▶ [Yapılacak İş]: Şu üç ifadenin Merkez Bankası haberiyle uyuşup uyuşmadığını evet ya da hayır diye belirtin ve her birinde kararı belirleyen sözleri haberden değiştirmeden alıntılayın: (a) Yılmaz, 2010 baz senaryosunda IMF ile anlaşma yapılacağının esas alındığını söyledi. (b) Yılmaz, farklı düşünceleri dikkatle dinlediklerini söyledi. (c) Yılmaz, herkesin kendilerini övmesini beklediklerini söyledi.

IMF'siz senaryo çizdi, tünelde 'güneş'i gördü

Merkez Bankası Başkanı Yılmaz, bankanın 2010 yılı baz senaryosunda IMF ile anlaşma olmayacağını esas aldıklarını söyledi. Yılmaz "Tünelin ucundaki ışığın güneş ışığı olma ihtimali artıyor" dedi.

IMF'siz senaryo çizdi, tünelde 'güneş'i gördü

Merkez Bankası Başkanı Durmuş Yılmaz "2010 Yılında Para ve Kur Politikası" konulu basın toplantısı düzenledi.

Gazetecilerin sorularını yanıtlayan Yılmaz, bir gazetecinin konuşma sırasında sık sık ''Merkez Bankası bu süreçte basiretli bir politika yönetmiştir ve ''üzerine düşeni yapmıştır'' şeklinde ifadeler kullandığını hatırlatarak, bunun tesadüf mü yoksa özel bir amaçla mı söylenip söylenmediğini sorması üzerine Merkez Bankası Başkanı, ''Birilerine cevap mı verdiğimi düşünüyorsunuz?'' dedi ve her yönden eleştiri aldıklarını ifade etti.

Yılmaz, şöyle konuştu: ''Kurla ilgili olarak bazı siyasilerin söylemleri belli, odaların söyledikleri belli, ihracatçılarımızın söyledikleri belli. Faizle ilgili zaman zaman görüş bildiriyorlar. Bunlar gayet doğal, işin akışının içinde yer alması gereken hususlar. Herkesin bize dönüp (aferin iyi yapıyorsun) demesini beklemiyoruz, doğru bir şey de değil. Ama farklı düşünenler varsa, farklı düşünceyi biz can kulağı ile dinliyoruz, (acaba ne söyleniyor, eksiğimiz var mı?) diye. Para Politikası Kurulunda bunu detaylı şekilde inceliyor, bakıyoruz. Buna göre kararlarımızı oluşturuyoruz ve biz bu kararları oluştururken bütün bu verileri de dikkate alarak hedefimiz ne diye soruyoruz son soru olarak.''

BAZ SENARYODA IMF YOK
Önümüzdeki yıl IMF ile bir anlaşma yapılıp yapılmayacağına yönelik sorular üzerine Başkan Yılmaz, ''Bizim sunumda kullandığımız ve sizlerle paylaştığımız baz senaryoda, IMF ile bir anlaşma olmayacağı esas alınıyor'' dedi. Yılmaz, ancak yetkililerin IMF ile görüşmelerinin devam ettiğini ve bunların kamuoyu ile paylaşıldığını anımsatarak, ''Eğer bir anlaşma olursa ne yapılabileceğini, nasıl bir resim ortaya çıkabileceğini ben sunumumda söyledim, ona göre de durumumuzu tekrar değerlendireceğiz'' diye konuştu.

▶ [Gösterilen Bilgiler]:

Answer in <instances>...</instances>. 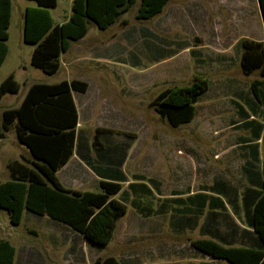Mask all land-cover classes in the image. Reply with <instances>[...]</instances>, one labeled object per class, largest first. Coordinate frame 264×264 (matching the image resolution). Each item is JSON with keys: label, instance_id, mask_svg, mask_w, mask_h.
Returning a JSON list of instances; mask_svg holds the SVG:
<instances>
[{"label": "rangeland", "instance_id": "1", "mask_svg": "<svg viewBox=\"0 0 264 264\" xmlns=\"http://www.w3.org/2000/svg\"><path fill=\"white\" fill-rule=\"evenodd\" d=\"M211 1L213 5L242 3L243 8L237 9V19L228 23L226 15H214L205 0H171L161 14L145 20L137 18L138 2L106 30L91 23L88 34L71 42L69 51L61 55L58 73L48 75L31 64L35 46L23 39L25 11L36 3L12 0L9 56L0 82L13 72L20 91L0 101V123L3 111L18 107L33 83L86 82L90 86L87 93L75 92L81 132L93 137L95 127L114 130L101 138L107 148L114 147L106 156L124 158L125 178L136 183L121 195L130 201V208L136 201V224L123 232L127 218L122 217L106 246H88L68 225L27 210L21 224L12 225L8 212L0 208V239L9 240L16 248V264H97L108 257L138 264L141 256L154 261L157 254L169 259L172 254L164 252L172 247L186 248L188 238H209L200 234L202 222L209 220L208 214L218 203L229 206L263 247L253 229L255 199H244L250 186L242 177V161H230L236 155L231 148L250 137L233 127L240 97L235 95L236 89L216 87L212 73L218 64L207 57L218 45L230 42L229 34L260 36L263 20L258 0ZM49 12L56 23L65 22L72 14V0H59L57 8ZM230 71L234 79L239 77L235 82L243 94L248 93L252 81L262 79L259 71L245 75L237 61ZM196 76L209 79L211 88L200 97L196 120L173 127L151 103L169 88L190 85ZM257 118L262 120L259 114ZM102 153L94 147L96 159ZM32 159L17 140L15 128L0 133V184L11 179L10 163L27 164ZM228 187L238 192V200H231ZM82 189L100 191L95 183ZM196 220L200 232L181 226ZM140 229L143 232L139 233ZM241 232L236 234L239 242L245 239ZM189 248V254L194 250L202 254ZM179 249L175 254L182 257ZM185 259L193 261L195 257L192 254Z\"/></svg>", "mask_w": 264, "mask_h": 264}, {"label": "trees", "instance_id": "2", "mask_svg": "<svg viewBox=\"0 0 264 264\" xmlns=\"http://www.w3.org/2000/svg\"><path fill=\"white\" fill-rule=\"evenodd\" d=\"M28 1L36 3L24 14V41L35 46L31 64L54 75L60 70L61 55L69 51L71 42L87 35L91 23L106 30L138 0H73L72 15L62 24L56 23L49 12L57 8L59 0ZM169 1L140 0L137 18L147 20L161 14ZM258 1L264 22V0ZM11 13L12 1L0 0V68L8 55L6 42ZM241 45L244 74L259 71L264 78V42L243 39ZM262 83L260 80L252 82L258 101ZM208 87L207 78L196 76L190 85L163 91L151 105L173 127H180L193 121L196 104ZM88 88V83L79 80L34 84L19 107L4 111V130L15 128L17 140L29 149L33 159L27 164L14 161L8 165L11 179L0 184V208L8 212L12 225H20L27 210L68 225L89 244L106 246L114 237L117 222L128 211L127 206L116 199L122 184L102 181L99 192H77L65 189L57 178L58 171L70 161L75 150L79 113L72 92L85 94ZM19 89L15 77L9 76L0 85V98L6 93H18ZM114 133L112 129L97 128L93 146L101 147V137ZM261 188L253 209V229L263 249L225 247L211 239H197L191 245L211 259L227 264H264V181ZM15 259L16 248L9 240L0 239V264H15ZM99 264L120 263L108 257Z\"/></svg>", "mask_w": 264, "mask_h": 264}, {"label": "crops", "instance_id": "3", "mask_svg": "<svg viewBox=\"0 0 264 264\" xmlns=\"http://www.w3.org/2000/svg\"><path fill=\"white\" fill-rule=\"evenodd\" d=\"M222 1H225V0H222ZM138 2H140V0H138L137 3ZM205 2L208 3L207 8L211 9L214 15L219 16L221 13H224L226 15L228 23H230L231 20H236L237 19L236 10L237 9L241 10L243 8L242 3H238V4L237 3L236 4L235 3H229V4L220 3L217 5L215 4L213 5V2L211 0H205ZM72 3H73V0H72ZM258 4H259V1H258ZM237 6H241V7L239 8ZM12 10H13V3H12ZM71 15L65 19V22L70 19ZM11 22H12V13H11ZM123 22H126V21H123ZM263 25H264V22H263ZM8 33H9V30H8ZM9 38H10V34H9ZM23 39H24V32H23ZM228 39L230 41L228 44L218 45V47L215 48V50H213L212 53L208 55L207 57H209L211 61L214 62V64H218L216 67H214L215 73H212V76L215 79L216 87L221 90L236 89L235 95L240 97V100H238L236 103L237 108H238V115L234 118L233 127L236 128L237 130L239 129V130L245 131L246 133H249L250 137L247 139L240 140L241 142H245L244 144L235 145L234 147L231 148L233 149L232 152H234L236 155L231 156L230 161L234 159L242 161L240 165V168L243 169L242 177H243V180L247 182V185L250 186V188L247 191L245 190L244 199L248 200L250 198L251 200L254 198L256 202L257 199L260 197L261 191L259 190L264 181V78L260 80L263 83L259 87L260 101H258L252 91L253 81L250 84V89L248 93L245 92V94H243V92L238 91L239 89L237 88V85H236V82L237 81L239 82L240 79L239 77H237L238 80L234 79L233 75L230 74L231 72L230 68L235 61L240 62L241 64V58L243 54L241 40L250 39L253 41H257V42H264V28L261 30V35L257 37H255L254 35H251V36L246 35L244 37L243 35L236 36L235 34L234 35L229 34ZM8 41L6 42L7 46H8ZM8 56H9V46H8V55L3 65L0 68V74H1V71L3 70V67L5 66ZM12 75L15 77V80L20 86V83L16 77V74L13 72L4 78L0 82V85L9 76H12ZM34 84H42V83H33L29 86V88ZM89 88H88V91H89ZM210 88H211V81L209 80L208 90L204 94H206ZM18 93H15V94L6 93L0 98V101L6 95H9V94L17 95ZM72 95H73V98H74V101H75V104H76V107L79 113V124L76 129L75 150H74V154L72 158L70 159V161L62 169H60V171H58L57 178L65 189L69 191H77V192H91L89 190L82 189L86 185L91 184V183L98 184L99 187L102 181H111V182L121 183L123 188L121 192L116 196V199L124 203L128 208V211L126 215L124 216V218H127V222L123 225V230H124L123 232H127L132 223L136 224V208L134 207L136 204V201H133L132 203L133 206L131 205L132 208H130V201H128L127 199L121 198V195H123L127 186L131 187L133 185H136V183L129 181V179L125 178L124 169L126 166V160L124 158H121L119 156L110 158L106 156L110 152V149L114 147L107 148L106 145L100 140L101 147L99 148L103 152L102 153L103 155L101 157H98L97 159L94 157L93 155L94 136L93 137L89 135L85 136L84 132H81L83 124L81 122L79 106L77 105V102L75 99V92H72ZM24 98L22 99V101L24 100ZM200 101H201V98L199 99V102L196 104V116L193 119V121L196 120L197 118V110H198V105ZM21 103L19 104V106L21 105ZM7 109H13V108H6L5 110ZM4 111H3V114H4ZM3 114H2V122L0 123L1 124L0 133H2V131L7 132L4 130V127H3ZM258 114L260 115L262 119L259 122L257 121ZM97 128L109 129L106 127L98 126V127H95V132ZM117 148L118 146H116V149ZM237 153H239V156H237ZM81 176L83 177L82 180L79 179ZM227 192L229 193V196L232 201L238 200L237 198L238 192L234 188L228 187ZM229 208H230L229 206L223 207L219 203L214 205L212 212L208 214L209 220L206 223H204V221L202 222L201 232H200V228L198 227L199 220H196L195 222L189 221L186 224H181V226H184L189 231L198 230L201 235L209 237V238L203 237L199 239H211V240L217 241L218 243L222 244L225 247H240V248L258 249V250L263 249L261 242H258L253 236L250 235L251 232L247 230L244 227V224L242 223V221L237 218L238 215L236 213L233 214ZM238 231H242L241 233H243V236L245 238L243 239L242 242H239L238 239L236 238V234L238 233ZM141 232H143L142 229L139 230V233ZM180 232H183V231H180ZM184 233H186V231H184ZM251 237H253L254 243L250 242ZM82 239L83 241L86 242L88 246L90 245L84 237ZM188 239L190 240L189 245L183 246L186 248H181V249L176 248V249H179L182 257L179 256V254H175V251L177 250L172 247L170 248V250L164 252L166 254L171 253L172 254L171 258L161 259L157 254V256L153 257L154 261H151L149 258L146 259L145 257L142 258L141 256L142 261L138 264H201V263H206V262H211L215 264H227V262L225 261L213 260L204 253L199 254L195 250L192 253L195 259L193 261H187L185 259L186 256L192 255L188 253V251H191L192 249L189 247H193L191 245V242L194 240H197V239H191V238H188ZM238 244H241V245H238ZM16 255H17V250H16ZM116 259L120 264H123L118 258ZM16 260L17 259H15V264H16Z\"/></svg>", "mask_w": 264, "mask_h": 264}, {"label": "water", "instance_id": "4", "mask_svg": "<svg viewBox=\"0 0 264 264\" xmlns=\"http://www.w3.org/2000/svg\"><path fill=\"white\" fill-rule=\"evenodd\" d=\"M99 264V263H98Z\"/></svg>", "mask_w": 264, "mask_h": 264}]
</instances>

▶ [Yazılı Yanıt]:
(a) Hayır: "Bizim sunumda kullandığımız ve sizlerle paylaştığımız baz senaryoda, IMF ile bir anlaşma olmayacağı esas alınıyor"
(b) Evet: "farklı düşünceyi biz can kulağı ile dinliyoruz"
(c) Hayır: "Herkesin bize dönüp (aferin iyi yapıyorsun) demesini beklemiyoruz"